You're Too Good to be True

You're too good to be true, I can't take my eyes off you. You'd be like heaven to touch. I wanna hold you so much .... I never thought I'd be singing this to anyone but my wife, but the tune does ring in my head when I look upon my newborn son, Daniel, born 16 Aug 05, 7.50pm, under the safe hands of Dr Tan Hak Koon. It has been a most memorable four days since R was admitted to SGH on Mon, 15 Aug with a 4cm dilation.
It's one of the "true" truisms that you'd never understand parenthood till you become one. Amidst the euphoria of bringing a child to this world, fears and doubts also abound -- in a heady mixture of sleeplessness. While I want to hold Daniel and promise him the world, I also know that he would disappoint one day; that he'd make some really bad decisions, and say some really hurtful things to pain his parents -- hopefully unintentionally. Yet, I know he will also bring tremendous joy in those moments when you realise you had given him the right values and beliefs to ground him firmly in the fear of the Lord. Trepiditious joy, that's what it is.
I think he looks a lot like R, with her nose and searching solemn eyes, which is perhaps why I find it so easy to form a strong sense of attachment. Within the first few seconds after he was sucked out of his mother's womb by a mighty vacuum, his eyes were wide open, searching for understanding of this strange, noisy, and cold world that he had come into. He looked at me. I held his tiny hands. Holding him was my JC school-mate (now a doctor), and he congratulated me. His eyes; they just gaze as if they knew that this would be the man who could either make his life a joy or a living hell.
We have been praying a lot. Nothing reminds us of our own mortality and fragility like a baby. Our utter dependence on God is often masked by our little achievements in life (oh, look, I can do this, or that), but a baby just lies on his bed, crying, hapless except perhaps for the air he breathes. Actually, we're all like that too.

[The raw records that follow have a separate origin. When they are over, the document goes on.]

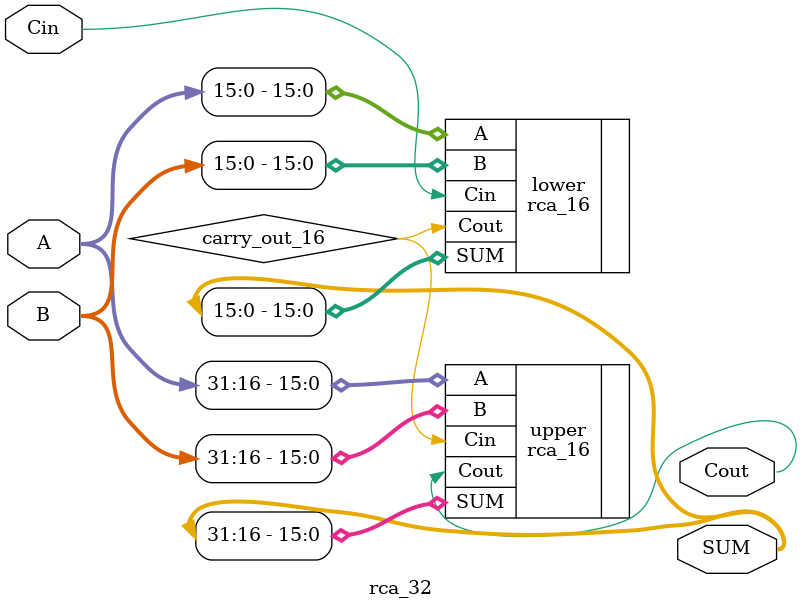
<source format=v>
module rca_32(
    input [31:0] A,
    input [31:0] B,
    input Cin,
    output [31:0] SUM,
    output Cout
);
    wire carry_out_16;

    rca_16 lower(
        .A(A[15:0]),
        .B(B[15:0]),
        .Cin(Cin),
        .SUM(SUM[15:0]),
        .Cout(carry_out_16)
    );

    rca_16 upper(
        .A(A[31:16]),
        .B(B[31:16]),
        .Cin(carry_out_16),
        .SUM(SUM[31:16]),
        .Cout(Cout)
    );
endmodule

</source>
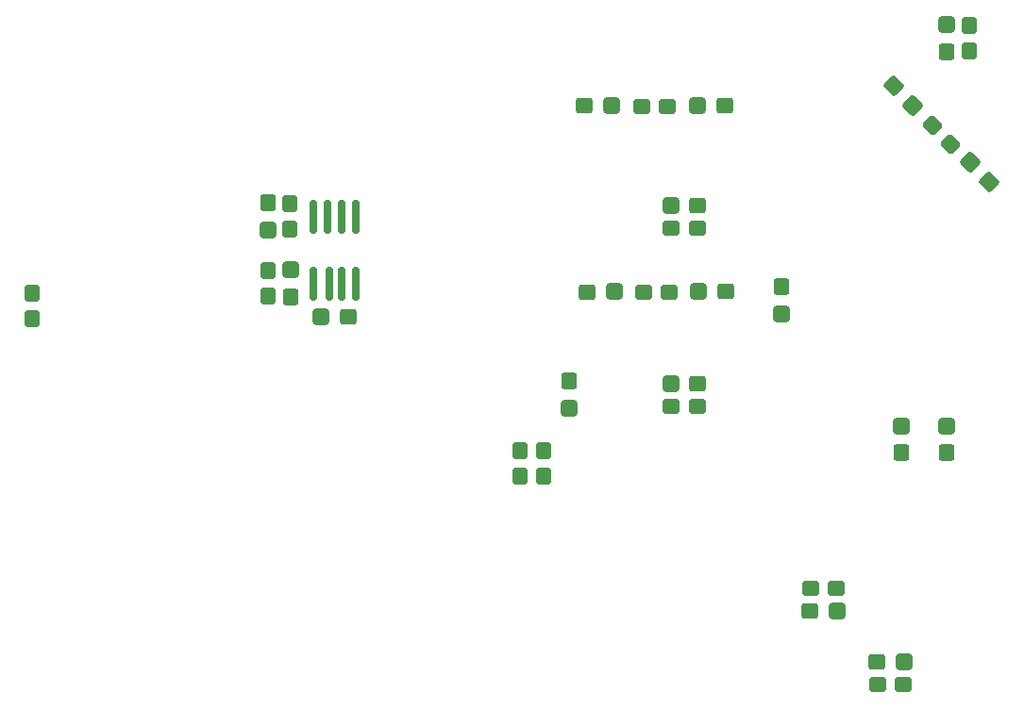
<source format=gbr>
%TF.GenerationSoftware,KiCad,Pcbnew,9.0.2*%
%TF.CreationDate,2025-08-14T17:52:04+08:00*%
%TF.ProjectId,SSRU_v3.1,53535255-5f76-4332-9e31-2e6b69636164,rev?*%
%TF.SameCoordinates,Original*%
%TF.FileFunction,Paste,Bot*%
%TF.FilePolarity,Positive*%
%FSLAX46Y46*%
G04 Gerber Fmt 4.6, Leading zero omitted, Abs format (unit mm)*
G04 Created by KiCad (PCBNEW 9.0.2) date 2025-08-14 17:52:04*
%MOMM*%
%LPD*%
G01*
G04 APERTURE LIST*
G04 Aperture macros list*
%AMRoundRect*
0 Rectangle with rounded corners*
0 $1 Rounding radius*
0 $2 $3 $4 $5 $6 $7 $8 $9 X,Y pos of 4 corners*
0 Add a 4 corners polygon primitive as box body*
4,1,4,$2,$3,$4,$5,$6,$7,$8,$9,$2,$3,0*
0 Add four circle primitives for the rounded corners*
1,1,$1+$1,$2,$3*
1,1,$1+$1,$4,$5*
1,1,$1+$1,$6,$7*
1,1,$1+$1,$8,$9*
0 Add four rect primitives between the rounded corners*
20,1,$1+$1,$2,$3,$4,$5,0*
20,1,$1+$1,$4,$5,$6,$7,0*
20,1,$1+$1,$6,$7,$8,$9,0*
20,1,$1+$1,$8,$9,$2,$3,0*%
G04 Aperture macros list end*
%ADD10RoundRect,0.305575X0.460025X0.412525X-0.460025X0.412525X-0.460025X-0.412525X0.460025X-0.412525X0*%
%ADD11RoundRect,0.308511X0.457089X0.416489X-0.457089X0.416489X-0.457089X-0.416489X0.457089X-0.416489X0*%
%ADD12RoundRect,0.150000X0.150000X-1.350000X0.150000X1.350000X-0.150000X1.350000X-0.150000X-1.350000X0*%
%ADD13RoundRect,0.150000X0.150000X-1.337500X0.150000X1.337500X-0.150000X1.337500X-0.150000X-1.337500X0*%
%ADD14RoundRect,0.305575X-0.412525X0.460025X-0.412525X-0.460025X0.412525X-0.460025X0.412525X0.460025X0*%
%ADD15RoundRect,0.308511X-0.416489X0.457089X-0.416489X-0.457089X0.416489X-0.457089X0.416489X0.457089X0*%
%ADD16RoundRect,0.278125X-0.389375X0.474375X-0.389375X-0.474375X0.389375X-0.474375X0.389375X0.474375X0*%
%ADD17RoundRect,0.305575X-0.616986X0.033588X0.033588X-0.616986X0.616986X-0.033588X-0.033588X0.616986X0*%
%ADD18RoundRect,0.308511X-0.617713X0.028709X0.028709X-0.617713X0.617713X-0.028709X-0.028709X0.617713X0*%
%ADD19RoundRect,0.278125X-0.474375X-0.389375X0.474375X-0.389375X0.474375X0.389375X-0.474375X0.389375X0*%
%ADD20RoundRect,0.305575X0.412525X-0.460025X0.412525X0.460025X-0.412525X0.460025X-0.412525X-0.460025X0*%
%ADD21RoundRect,0.308511X0.416489X-0.457089X0.416489X0.457089X-0.416489X0.457089X-0.416489X-0.457089X0*%
%ADD22RoundRect,0.305575X0.616986X-0.033588X-0.033588X0.616986X-0.616986X0.033588X0.033588X-0.616986X0*%
%ADD23RoundRect,0.308511X0.617713X-0.028709X-0.028709X0.617713X-0.617713X0.028709X0.028709X-0.617713X0*%
%ADD24RoundRect,0.305575X-0.460025X-0.412525X0.460025X-0.412525X0.460025X0.412525X-0.460025X0.412525X0*%
%ADD25RoundRect,0.308511X-0.457089X-0.416489X0.457089X-0.416489X0.457089X0.416489X-0.457089X0.416489X0*%
%ADD26RoundRect,0.278125X0.389375X-0.474375X0.389375X0.474375X-0.389375X0.474375X-0.389375X-0.474375X0*%
%ADD27RoundRect,0.278125X-0.610763X0.060104X0.060104X-0.610763X0.610763X-0.060104X-0.060104X0.610763X0*%
%ADD28RoundRect,0.278125X0.474375X0.389375X-0.474375X0.389375X-0.474375X-0.389375X0.474375X-0.389375X0*%
G04 APERTURE END LIST*
D10*
%TO.C,C41*%
X169215600Y-98742048D03*
D11*
X166784400Y-98748948D03*
%TD*%
D12*
%TO.C,U3*%
X136055000Y-98000000D03*
X134785000Y-98000000D03*
D13*
X133650000Y-98012500D03*
D12*
X132245000Y-98000000D03*
X132245000Y-92000000D03*
X133515000Y-92000000D03*
X134785000Y-92000000D03*
X136055000Y-92000000D03*
%TD*%
D14*
%TO.C,C4*%
X174243100Y-98284400D03*
D15*
X174250000Y-100715600D03*
%TD*%
D16*
%TO.C,R40*%
X106967500Y-98847500D03*
X106967500Y-101152500D03*
%TD*%
D10*
%TO.C,C26*%
X169115600Y-82043100D03*
D11*
X166684400Y-82050000D03*
%TD*%
D10*
%TO.C,C39*%
X166715600Y-90993100D03*
D11*
X164284400Y-91000000D03*
%TD*%
D17*
%TO.C,C17*%
X184276003Y-80285761D03*
D18*
X186000000Y-82000000D03*
%TD*%
D14*
%TO.C,C44*%
X155145600Y-106784400D03*
D15*
X155152500Y-109215600D03*
%TD*%
D19*
%TO.C,R15*%
X161697500Y-82083552D03*
X164002500Y-82083552D03*
%TD*%
D20*
%TO.C,C31*%
X130156900Y-99215600D03*
D21*
X130150000Y-96784400D03*
%TD*%
D22*
%TO.C,C5*%
X192864438Y-88854680D03*
D23*
X191140441Y-87140441D03*
%TD*%
D24*
%TO.C,C42*%
X156784400Y-98755848D03*
D25*
X159215600Y-98748948D03*
%TD*%
D19*
%TO.C,R16*%
X164347500Y-93032500D03*
X166652500Y-93032500D03*
%TD*%
D14*
%TO.C,C36*%
X128143100Y-90784400D03*
D15*
X128150000Y-93215600D03*
%TD*%
D24*
%TO.C,C27*%
X156534400Y-82056900D03*
D25*
X158965600Y-82050000D03*
%TD*%
D26*
%TO.C,R6*%
X150750000Y-115305000D03*
X150750000Y-113000000D03*
%TD*%
D27*
%TO.C,R4*%
X187762078Y-83830717D03*
X189391960Y-85460599D03*
%TD*%
D10*
%TO.C,C43*%
X166715600Y-106993100D03*
D11*
X164284400Y-107000000D03*
%TD*%
D19*
%TO.C,R21*%
X164347500Y-109032500D03*
X166652500Y-109032500D03*
%TD*%
%TO.C,R9*%
X182847500Y-134032500D03*
X185152500Y-134032500D03*
%TD*%
D26*
%TO.C,R10*%
X191032500Y-77152500D03*
X191032500Y-74847500D03*
%TD*%
D20*
%TO.C,C16*%
X185006900Y-113215600D03*
D21*
X185000000Y-110784400D03*
%TD*%
D20*
%TO.C,C29*%
X189006900Y-77215600D03*
D21*
X189000000Y-74784400D03*
%TD*%
D24*
%TO.C,C24*%
X182784400Y-132006900D03*
D25*
X185215600Y-132000000D03*
%TD*%
D16*
%TO.C,R37*%
X152885000Y-113000000D03*
X152885000Y-115305000D03*
%TD*%
D24*
%TO.C,C18*%
X176784400Y-127406900D03*
D25*
X179215600Y-127400000D03*
%TD*%
D10*
%TO.C,C23*%
X135365600Y-100993100D03*
D11*
X132934400Y-101000000D03*
%TD*%
D28*
%TO.C,R5*%
X179152500Y-125367500D03*
X176847500Y-125367500D03*
%TD*%
D19*
%TO.C,R18*%
X161847500Y-98782500D03*
X164152500Y-98782500D03*
%TD*%
D26*
%TO.C,R1*%
X128182500Y-99152500D03*
X128182500Y-96847500D03*
%TD*%
D16*
%TO.C,R2*%
X130117500Y-90847500D03*
X130117500Y-93152500D03*
%TD*%
D20*
%TO.C,C15*%
X189006900Y-113215600D03*
D21*
X189000000Y-110784400D03*
%TD*%
M02*

</source>
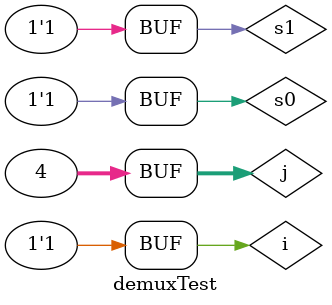
<source format=v>
`timescale 1ns/1ns
module demux(input i, s0, s1, output reg a, b, c, d);
    always @(i or s0 or s1) begin
        a = i & ~s1 & ~s0;
        b = i & s1 & ~s0;
        c = i & ~s1 & s0;
        d = i & s1 & s0;
    end
endmodule

module demuxTest;
    reg i, s0, s1;
    wire a, b, c, d;
    integer j;

    demux uut(.i(i), .s0(s0), .s1(s1), .a(a), .b(b), .c(c), .d(d));

    initial begin
        i = 1;
        s0 <= 0;
        s1 <= 0;

        $monitor("i = %b    s0 = %b    s1 = %b    a = %b    b = %b    c = %b    d = %b\n", i, s0, s1, a, b, c, d);
        $dumpfile("demux.vcd");
        $dumpvars(0, demuxTest);

        for(j = 0; j < 4; j = j + 1) begin
            {s0, s1} = j;
            #10;
        end
    end
endmodule
</source>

I wonder if Daniel in his deepest delusions think that he is perfectly capable of taking care of himself, just we do of ourselves.
The thoughts, they keep coming. I turn to R and we remind one another of what a wonderful friend told us from the UK -- we're 2+1, not 3. R is still my wife, and I am still her husband. We're one. This baby, given by God, is our joint love, pain, joy, and responsibility. And the best way we can provide for him is to have a strong marriage firmly under God's loving hand. Yes, in a strange way, in the midst of all the jubilations, I draw quiet strength from the fact that R is (in the words of Elder Michael Lee) "freehold" but our baby is only "leasehold" ... but oh, what a wonderful leasehold it is going to be!

4 Comments:
what a nice entry. cant wait to see daniel! :) your family is a real encouragement & inspiration to me... press on!
pearlyn
he is soooooo cute.. :)
laura
Bim. Who is that song by (you use the lyrics in the first few lines of your blog)?